7. Set limits in an understanding way
Empathy doesn't always mean giving your child what they want when they're having a tantrum. It's still important to set limits. But do so kindly and calmly.
For instance, if your toddler wants to keep playing at the park more when you've said it's time to leave, you could tell them, "I know you want to stay. I wish playtime could last forever."
As Dr. Schrag Hershberg explains, this sets a limit without firmly saying no: "You're not just saying, no, you can't have more. You're joining with them in a connected, emotional way. They need to feel like you get it."
8. Play along
If your child starts to have a tantrum, another way to show empathy is to respond in a playful, fantastical way. This both distracts your child and shows you understand how they feel.
Take this example of a fantastical response from Dr. Schrag Hershberg: "It was 8:30 in the morning and [my little one] started screaming for a snack. We had just had breakfast… We were in the car. I said, I don't want a snack. What I want is for a chocolate cake to come down from the ceiling of the car with a fork that could automatically feed me while I was driving. And then he paused [his tantrum]."
9. Get your own emotions in check
We get it – tantrums can be frustrating. But take a deep breath and remember that your little one isn't doing anything wrong, and there’s nothing wrong with your parenting either. Your child needs you to model the calm.
If you need to step away and take a moment to reset, take that time. Use calming music, breathing techniques, visualizing when you held your little one for the first time, or whatever works best for you. Then, come back to your child when you've calmed down.
It might also help to explain how you were feeling to your little one.
For more tips on surviving toddler tantrums, learn more from Lovevery and positive discipline and Montessori expert Jody Malterre:
10. Don’t punish with a timeout
Putting your little one in timeout isn’t the best way to respond to a tantrum. After all, tantrums are normal emotional expressions. Your little one can’t control their tantrum, and isn’t able to regulate their emotions on their own in that moment.
It just doesn't make sense to punish them for an emotional response they have no control over. They need care and assistance in their tantrum moments, not a punishment.
11. Remove your child if they’re showing unsafe behavior
What if your child hurts someone else in the room – or themself? Or, what if your child’s emotional response puts a family member, friend, or pet in danger?
Just like any other unsafe situation, carry your child out of the space so there won’t be any further harm. Be firm and mention that what they did isn't okay. But at the same time, show kindness.
Once you've moved into the different space, focus on modeling the calm and showing empathy (as you should do in any other tantrum situation).
12. Teach your toddler ways to self-calm outside of tantrum times
Even though it's important to model the calm during a tantrum, it's helpful to teach your little one self-calming techniques at other times. These tips will better register when your little one isn't emotionally overwhelmed.
For example, model slow and deep breathing, or give your child a fidget toy to play with.

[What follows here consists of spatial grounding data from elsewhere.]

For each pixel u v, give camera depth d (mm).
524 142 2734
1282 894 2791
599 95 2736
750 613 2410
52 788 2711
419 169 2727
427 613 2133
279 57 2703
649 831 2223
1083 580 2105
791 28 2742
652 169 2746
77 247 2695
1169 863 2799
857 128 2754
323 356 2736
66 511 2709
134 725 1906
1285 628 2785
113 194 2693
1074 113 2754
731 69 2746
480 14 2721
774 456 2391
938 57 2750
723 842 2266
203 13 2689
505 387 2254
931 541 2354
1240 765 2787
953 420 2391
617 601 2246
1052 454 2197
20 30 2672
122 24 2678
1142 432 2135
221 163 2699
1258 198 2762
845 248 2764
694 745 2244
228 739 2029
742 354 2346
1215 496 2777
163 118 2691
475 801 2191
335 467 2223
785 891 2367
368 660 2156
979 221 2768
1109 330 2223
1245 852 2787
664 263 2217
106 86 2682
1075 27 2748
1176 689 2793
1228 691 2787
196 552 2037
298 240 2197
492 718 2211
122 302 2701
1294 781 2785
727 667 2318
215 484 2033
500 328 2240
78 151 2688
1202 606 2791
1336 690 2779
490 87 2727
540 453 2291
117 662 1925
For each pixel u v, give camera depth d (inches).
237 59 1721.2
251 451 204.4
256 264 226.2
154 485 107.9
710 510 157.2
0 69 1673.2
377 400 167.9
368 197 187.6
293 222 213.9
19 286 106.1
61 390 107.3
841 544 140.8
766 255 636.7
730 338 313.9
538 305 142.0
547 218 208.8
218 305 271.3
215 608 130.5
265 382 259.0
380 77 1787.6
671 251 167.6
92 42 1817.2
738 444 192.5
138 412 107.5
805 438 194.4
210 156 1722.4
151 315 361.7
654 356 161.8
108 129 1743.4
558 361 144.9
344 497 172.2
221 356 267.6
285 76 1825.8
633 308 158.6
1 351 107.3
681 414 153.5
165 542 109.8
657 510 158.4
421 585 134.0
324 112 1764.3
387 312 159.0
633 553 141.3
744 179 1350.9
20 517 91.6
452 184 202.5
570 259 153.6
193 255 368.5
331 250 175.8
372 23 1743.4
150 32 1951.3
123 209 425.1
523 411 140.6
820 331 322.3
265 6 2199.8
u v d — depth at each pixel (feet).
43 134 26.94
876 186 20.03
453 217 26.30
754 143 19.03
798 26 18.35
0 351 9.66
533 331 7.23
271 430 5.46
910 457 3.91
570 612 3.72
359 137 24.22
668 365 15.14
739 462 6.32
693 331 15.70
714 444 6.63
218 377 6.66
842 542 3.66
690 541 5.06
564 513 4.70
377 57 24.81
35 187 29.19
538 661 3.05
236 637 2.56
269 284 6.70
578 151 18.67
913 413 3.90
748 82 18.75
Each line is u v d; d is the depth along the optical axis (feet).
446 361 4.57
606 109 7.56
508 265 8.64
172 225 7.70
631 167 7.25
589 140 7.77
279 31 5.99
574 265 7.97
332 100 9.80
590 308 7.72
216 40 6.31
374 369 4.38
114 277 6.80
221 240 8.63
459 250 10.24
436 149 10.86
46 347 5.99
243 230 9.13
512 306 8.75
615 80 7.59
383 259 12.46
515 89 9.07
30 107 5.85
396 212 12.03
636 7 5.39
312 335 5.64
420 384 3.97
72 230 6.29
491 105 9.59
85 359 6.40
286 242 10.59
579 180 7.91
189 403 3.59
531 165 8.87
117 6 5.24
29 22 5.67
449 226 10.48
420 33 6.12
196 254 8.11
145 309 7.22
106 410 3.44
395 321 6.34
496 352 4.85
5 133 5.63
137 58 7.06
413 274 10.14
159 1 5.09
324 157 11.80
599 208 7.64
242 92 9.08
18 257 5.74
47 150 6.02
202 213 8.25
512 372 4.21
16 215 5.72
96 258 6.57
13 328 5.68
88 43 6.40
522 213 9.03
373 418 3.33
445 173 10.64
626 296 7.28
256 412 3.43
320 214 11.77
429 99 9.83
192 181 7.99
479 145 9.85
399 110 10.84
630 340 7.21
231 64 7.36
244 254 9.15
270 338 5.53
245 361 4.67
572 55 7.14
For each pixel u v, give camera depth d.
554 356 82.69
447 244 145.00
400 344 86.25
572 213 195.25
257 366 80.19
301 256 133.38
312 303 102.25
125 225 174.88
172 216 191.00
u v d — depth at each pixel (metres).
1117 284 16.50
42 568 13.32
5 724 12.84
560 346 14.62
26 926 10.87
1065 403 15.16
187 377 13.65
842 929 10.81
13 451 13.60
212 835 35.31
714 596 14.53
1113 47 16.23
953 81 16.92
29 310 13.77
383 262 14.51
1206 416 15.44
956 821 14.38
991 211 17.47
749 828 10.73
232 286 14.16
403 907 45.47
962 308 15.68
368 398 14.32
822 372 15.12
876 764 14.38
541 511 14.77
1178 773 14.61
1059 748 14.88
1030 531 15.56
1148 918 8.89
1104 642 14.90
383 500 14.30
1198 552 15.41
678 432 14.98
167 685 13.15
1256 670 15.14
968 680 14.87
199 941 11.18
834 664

13. Recognize calm responses
When your little one keeps their body and voice calm, recognize their success and give them a high-five or hug. This applies whether they've calmed down right after a tantrum, or they've simply stayed calm in everyday life.
14. Give yourself grace
Remember that, even in the rough tantrum moments, you and your child are still doing your best. It's okay if you need to step out and regroup, especially if your little one has already had several tantrums within the day.
As your little one's brain matures, they'll eventually move past the tantrum stage. But for now, recognize tantrums are normal for your toddler.